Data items
************

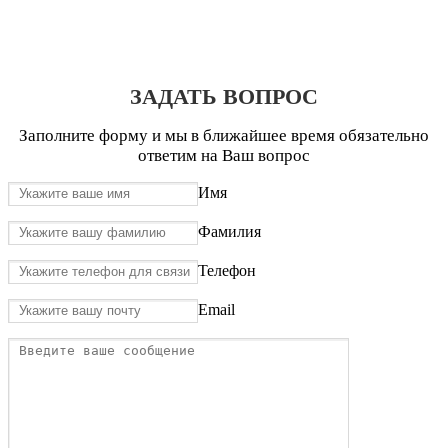
ЗАДАТЬ ВОПРОС
Заполните форму и мы в ближайшее время обязательно
ответим на Ваш вопрос
Имя
Фамилия
Телефон
Email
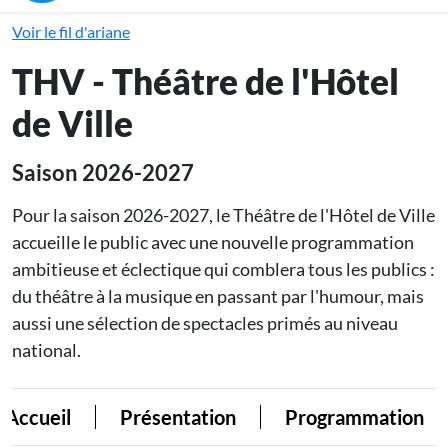
Voir le fil d'ariane
THV - Théâtre de l'Hôtel
de Ville
Saison 2026-2027
Pour la saison 2026-2027, le Théâtre de l'Hôtel de Ville
accueille le public avec une nouvelle programmation
ambitieuse et éclectique qui comblera tous les publics :
du théâtre à la musique en passant par l'humour, mais
aussi une sélection de spectacles primés au niveau
national.
Accueil
Présentation
Programmation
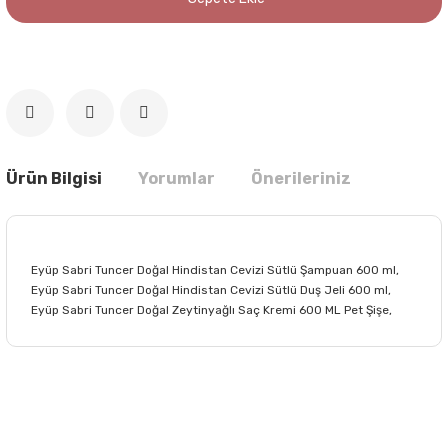
Ürün Bilgisi
Yorumlar
Önerileriniz
Eyüp Sabri Tuncer Doğal Hindistan Cevizi Sütlü Şampuan 600 ml,
Eyüp Sabri Tuncer Doğal Hindistan Cevizi Sütlü Duş Jeli 600 ml,
Eyüp Sabri Tuncer Doğal Zeytinyağlı Saç Kremi 600 ML Pet Şişe,
Bu ürünün fiyat bilgisi, resim, ürün açıklamalarında ve diğer
konularda yetersiz gördüğünüz noktaları öneri formunu
Bu ürüne ilk yorumu siz yapın!
kullanarak tarafımıza iletebilirsiniz.
Görüş ve önerileriniz için teşekkür ederiz.
Yorum Yaz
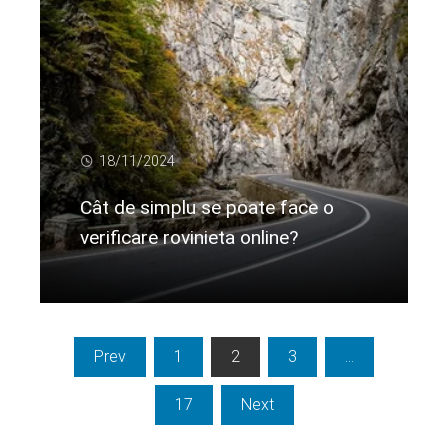
18/11/2024
Cât de simplu se poate face o
verificare rovinieta online?
Citeste mai departe...
Paginație
Prev
1
2
3
…
articole
17
Next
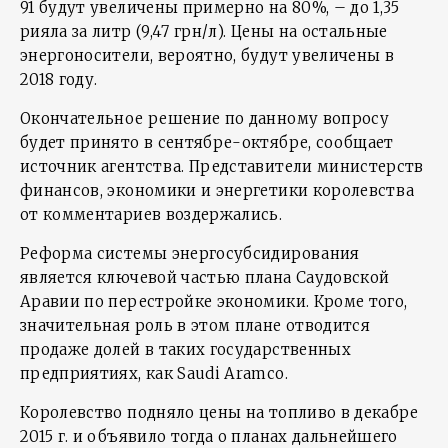
91 будут увеличены примерно на 80%, – до 1,35
рияла за литр (9,47 грн/л). Цены на остальные
энергоносители, вероятно, будут увеличены в
2018 году.
Окончательное решение по данному вопросу
будет принято в сентябре-октябре, сообщает
источник агентства. Представители министерств
финансов, экономики и энергетики королевства
от комментариев воздержались.
Реформа системы энергосубсидирования
является ключевой частью плана Саудовской
Аравии по перестройке экономики. Кроме того,
значительная роль в этом плане отводится
продаже долей в таких государственных
предприятиях, как Saudi Aramco.
Королевство подняло цены на топливо в декабре
2015 г. и объявило тогда о планах дальнейшего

************

■ **What the exercise asks**: Write out word for word the lines above that run from the one with "Présentation" to the one with "Eyüp Sabri Tuncer Doğal Zeytinyağlı". Include both end lines; exclude the images.

■ **Exercise solution**:
Présentation
Programmation
Ürün Bilgisi
Yorumlar
Önerileriniz
Eyüp Sabri Tuncer Doğal Hindistan Cevizi Sütlü Şampuan 600 ml,
Eyüp Sabri Tuncer Doğal Hindistan Cevizi Sütlü Duş Jeli 600 ml,
Eyüp Sabri Tuncer Doğal Zeytinyağlı Saç Kremi 600 ML Pet Şişe,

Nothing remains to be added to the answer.